ROMA - Villaggio di Bakwa Lukusa,  Kasaï Centrale (Congo belga), una mattina qualsiasi  del 1975. “Non mettiamo i nostri fazzoletti in terra per te, non sei Albert”,  mi dicevano le donne ridendo quando m’affacciavo alla finestra. Erano lì dall’alba, venivano dalle loro capanne per lavorare la terra di mio padre, Albert, il capo del villaggio.

“Io sono più di Albert” rispondevo, e loro si giravano senza cambiare posizione, chine sulle piante, gli occhi ridenti, maliziosi: forse pensavano che fossi un bambino viziato. Eppure, era mio padre a dirmi di rispondere così e io lo facevo con semplicità, senza montarmi la testa, senza l’inquietudine di complessi edipici latenti tanto studiati nella cultura occidentale.
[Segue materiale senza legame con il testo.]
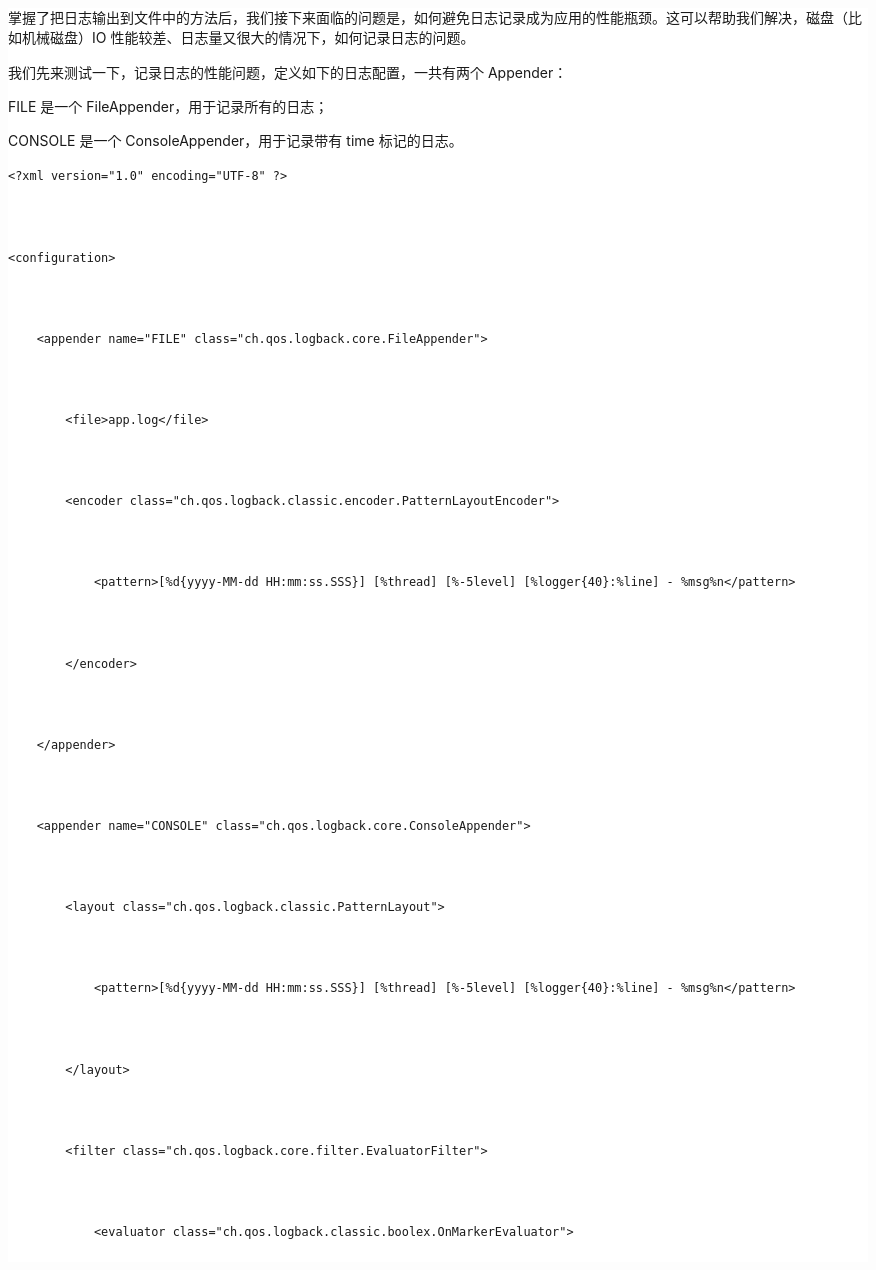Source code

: 掌握了把日志输出到文件中的方法后，我们接下来面临的问题是，如何避免日志记录成为应用的性能瓶颈。这可以帮助我们解决，磁盘（比如机械磁盘）IO 性能较差、日志量又很大的情况下，如何记录日志的问题。

我们先来测试一下，记录日志的性能问题，定义如下的日志配置，一共有两个 Appender：

FILE 是一个 FileAppender，用于记录所有的日志；

CONSOLE 是一个 ConsoleAppender，用于记录带有 time 标记的日志。

```
<?xml version="1.0" encoding="UTF-8" ?>



<configuration>



    <appender name="FILE" class="ch.qos.logback.core.FileAppender">



        <file>app.log</file>



        <encoder class="ch.qos.logback.classic.encoder.PatternLayoutEncoder">



            <pattern>[%d{yyyy-MM-dd HH:mm:ss.SSS}] [%thread] [%-5level] [%logger{40}:%line] - %msg%n</pattern>



        </encoder>



    </appender>



    <appender name="CONSOLE" class="ch.qos.logback.core.ConsoleAppender">



        <layout class="ch.qos.logback.classic.PatternLayout">



            <pattern>[%d{yyyy-MM-dd HH:mm:ss.SSS}] [%thread] [%-5level] [%logger{40}:%line] - %msg%n</pattern>



        </layout>



        <filter class="ch.qos.logback.core.filter.EvaluatorFilter">



            <evaluator class="ch.qos.logback.classic.boolex.OnMarkerEvaluator">


```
Il rito dei vestiti era suggestivo: quando mio padre camminava, quelle stesse donne si toglievano dai fianchi  grandi fazzoletti colorati e ne facevano tappeti perché lui non calcasse la terra: muovendosi, leggere, mutavano gli ornamenti della loro femminilità in parati da cerimonia ridendo, gioiose, perché il re, se era degno di calpestare i loro vestiti, era pur sempre uno di loro - la comunità era un corpo unico.

Ogni mattina le donne si organizzavano in gruppi. Le portatrici di legna,  di acqua, di mais e tapioca partivano dalle capanne in file variopinte e arrivavano alla nostra casa: figure piccole, all’orizzonte, poi sempre più grandi, aprivano la festa della coltivazione e della mensa comune. Per prima cosa, andavano a salutare Agnes, mia madre, regina e medico del villaggio,  mostrandole le offerte: Agnes rispondeva con un piccolo sorriso lasciando capire che aveva preso nota del tributo.  Finita la cerimonia, le donne entravano in una grande capanna annessa alla capanna del re, dove c’era un fuoco sempre acceso: facevano scivolare dal capo i vasi d’argilla, deponevano le ceste piene di legna, mettevano in comune i sacchi di tapioca e mais che sarebbero diventati farina.  E finalmente al lavoro! era a quel punto che m’affacciavo, ancora pieno di sonno, come un piccolo principe…

Le donne che si occupavano della cucina  non venivano da Bakua Lukusa, erano un gruppo scelto fra i membri della famiglia reale - mogli, figlie e sorelle dei parenti di mio padre che abitavano nelle capanne intorno alla grande capanna reale. Le portatrici d’acqua svolgevano il compito più faticoso, andavano al fiume più vicino, che distava parecchio da Bakua Lukusa , ma se il fiume era secco, dovevano arrivare fino alla sorgente che era parecchie miglia più lontano – tutto, prima che il sole sorgesse, prima che nella terra di Albert e Agnes cominciasse il lavoro.